Prompt: Only lines holding the word "больше" are wanted from the records; copy all of them.

Saved data entries:
________________________
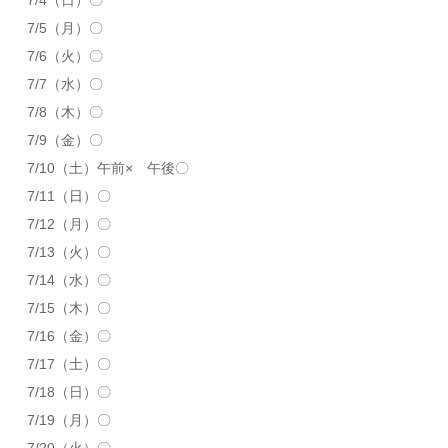
7/5（月）〇
7/6（火）〇
7/7（水）〇
7/8（木）〇
7/9（金）〇
7/10（土）午前× 午後〇
7/11（日）〇
7/12（月）〇
7/13（火）〇
7/14（水）〇
7/15（木）〇
7/16（金）〇
7/17（土）〇
7/18（日）〇
7/19（月）〇
7/20（火）〇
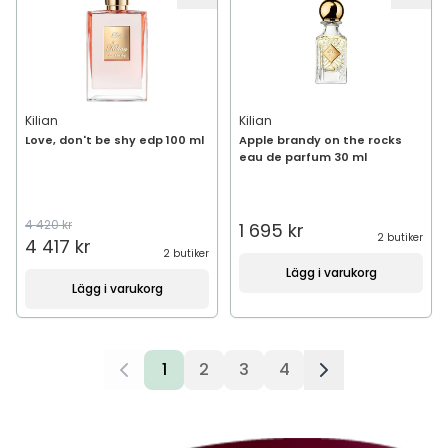
Kilian
Kilian
Love, don't be shy edp 100 ml
Apple brandy on the rocks
eau de parfum 30 ml
4 420 kr
1 695 kr
2 butiker
4 417 kr
2 butiker
Lägg i varukorg
Lägg i varukorg
1
2
3
4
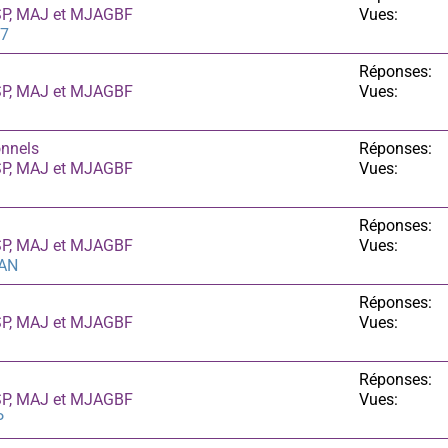
ASP, MAJ et MJAGBF
Vues:
67
Réponses:
ASP, MAJ et MJAGBF
Vues:
onnels
Réponses:
ASP, MAJ et MJAGBF
Vues:
Réponses:
ASP, MAJ et MJAGBF
Vues:
AN
Réponses:
ASP, MAJ et MJAGBF
Vues:
Réponses:
ASP, MAJ et MJAGBF
Vues:
P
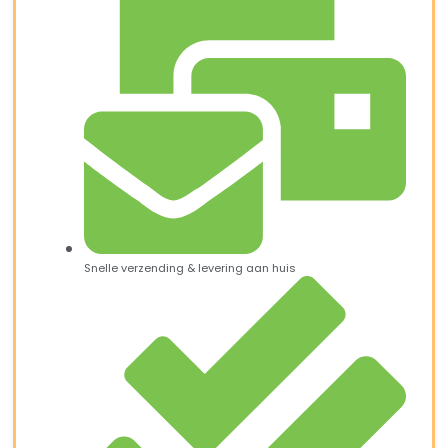
Snelle verzending & levering aan huis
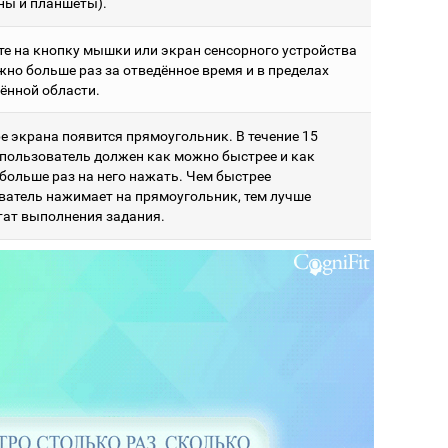
ны и планшеты).
е на кнопку мышки или экран сенсорного устройства
жно больше раз за отведённое время и в пределах
ённой области.
е экрана появится прямоугольник. В течение 15
 пользователь должен как можно быстрее и как
больше раз на него нажать. Чем быстрее
ватель нажимает на прямоугольник, тем лучше
тат выполнения задания.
________________________
Result of this exercise:
жно больше раз за отведённое время и в пределах
больше раз на него нажать. Чем быстрее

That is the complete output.